TIREDNESS IN PREGNANCY
A 27-year-old woman attends the antenatal clinic at 19 weeks’ gestation in her first ongoing pregnancy, having had a termination aged 22 years. She is now happy to be pregnant.
She booked with the midwife at 8 weeks and has had normal booking bloods, blood pressure and ultrasound scan.
She experienced nausea and vomiting until 14 weeks’ gestation. This has now settled but she remains very tired and feels that she is gaining excessive weight in the pregnancy. She also feels cold for much of the time, which surprises her as she understood that pregnant women tend to feel hot.
The woman appears lethargic and of low mood. Her blood pressure is 115/68 mmHg and heart rate 58/min. Abdominal examination is unremarkable, with the fundus palpable at the umbilicus.
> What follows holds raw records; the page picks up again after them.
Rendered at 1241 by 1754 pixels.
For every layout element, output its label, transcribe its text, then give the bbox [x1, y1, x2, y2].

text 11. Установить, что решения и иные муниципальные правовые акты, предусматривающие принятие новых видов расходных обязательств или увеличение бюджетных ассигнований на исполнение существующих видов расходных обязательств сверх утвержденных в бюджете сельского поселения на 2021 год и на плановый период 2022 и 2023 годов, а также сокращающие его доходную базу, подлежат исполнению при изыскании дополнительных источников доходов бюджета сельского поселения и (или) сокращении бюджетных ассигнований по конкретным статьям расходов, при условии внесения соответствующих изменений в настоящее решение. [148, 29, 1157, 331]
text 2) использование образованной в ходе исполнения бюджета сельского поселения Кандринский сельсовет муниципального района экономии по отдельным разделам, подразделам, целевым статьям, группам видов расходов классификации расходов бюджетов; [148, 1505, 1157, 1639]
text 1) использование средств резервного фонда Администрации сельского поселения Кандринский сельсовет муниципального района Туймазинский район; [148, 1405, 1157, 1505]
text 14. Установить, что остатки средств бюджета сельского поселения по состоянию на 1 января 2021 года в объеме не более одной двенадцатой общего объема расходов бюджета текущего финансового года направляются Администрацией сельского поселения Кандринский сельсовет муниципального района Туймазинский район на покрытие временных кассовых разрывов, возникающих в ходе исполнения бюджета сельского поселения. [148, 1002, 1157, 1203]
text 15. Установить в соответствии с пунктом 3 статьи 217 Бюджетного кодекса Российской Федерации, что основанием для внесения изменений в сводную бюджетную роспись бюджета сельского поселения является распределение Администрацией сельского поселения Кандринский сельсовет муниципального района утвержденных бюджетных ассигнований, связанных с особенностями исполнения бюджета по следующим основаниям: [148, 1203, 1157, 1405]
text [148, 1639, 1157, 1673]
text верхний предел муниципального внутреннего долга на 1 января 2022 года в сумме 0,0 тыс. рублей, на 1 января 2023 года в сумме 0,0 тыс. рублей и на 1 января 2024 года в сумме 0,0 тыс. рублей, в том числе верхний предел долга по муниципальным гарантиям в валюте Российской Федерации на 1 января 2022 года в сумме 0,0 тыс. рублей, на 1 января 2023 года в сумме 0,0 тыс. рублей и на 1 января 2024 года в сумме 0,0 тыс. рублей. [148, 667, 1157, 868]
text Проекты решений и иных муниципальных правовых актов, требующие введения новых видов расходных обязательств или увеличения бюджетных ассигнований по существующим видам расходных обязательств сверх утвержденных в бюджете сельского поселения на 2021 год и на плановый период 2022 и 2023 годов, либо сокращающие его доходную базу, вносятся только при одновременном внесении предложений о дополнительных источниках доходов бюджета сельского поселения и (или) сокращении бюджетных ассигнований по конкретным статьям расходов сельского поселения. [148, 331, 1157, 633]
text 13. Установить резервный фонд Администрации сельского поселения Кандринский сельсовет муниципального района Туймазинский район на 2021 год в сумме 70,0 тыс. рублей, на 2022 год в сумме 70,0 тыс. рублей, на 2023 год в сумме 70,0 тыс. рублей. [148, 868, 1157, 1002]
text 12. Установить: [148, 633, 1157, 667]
· What is the diagnosis and what features will you look for on examination?
· What are the implications for the mother and baby in pregnancy?
· How should the condition be managed?
The full blood count shows mild anaemia, with relatively low mean cell volume. This is not significant enough to account for the symptoms described.
The thyroid function tests confirm the clinical diagnosis of hypothyroidism. There is no history of radioactive iodine or surgical treatment, and Hashimoto’s thyroiditis is unlikely as there has been no history of a hyperthyroid episode. This case therefore probably represents idiopathic myxoedema.
The symptoms of tiredness, cold intolerance and weight gain may all relate to the hypo- thyroidism. In addition she may report dry skin, coarse hair, depression or constipation.
Examination may reveal relative bradycardia, blunted deep tendon reflexes or goitre.
Hypothyroidism occurs in approximately 1 in 100 pregnancies, but this case is unusual to be diagnosed in pregnancy.
Myxoedematous coma is a very rare consequence of hypothyroidism, associated with a high mortality rate. It is a medical emergency managed by supportive care and thyroxine supplementation. In the absence of a coma, thyroxine replacement is still needed and should be titrated to the TSH and T4 results.
In pregnancy, the thyroxine requirement may increase, and the TSH and T4 should be checked every trimester once a maintenance regime has been established. The aim should be to keep the TSH less than 5 mu/L.
(Although the thyroid-binding globulin increases in pregnancy, there is a compensatory rise in tri-iodothyronine (T3) and T4 production such that the levels of free T3 and free T4 remain similar to non-pregnant values.)
Untreated hypothyroidism is associated with an increased risk of infertility, miscarriage, stillbirth and pre-eclampsia. The fetal and neonatal outcome is generally good in women diagnosed and treated appropriately. Anti-TSH antibodies may very rarely cross the pla- centa and cause neonatal hypothyroidism, and this should be suspected if there are signs of neonatal goitre.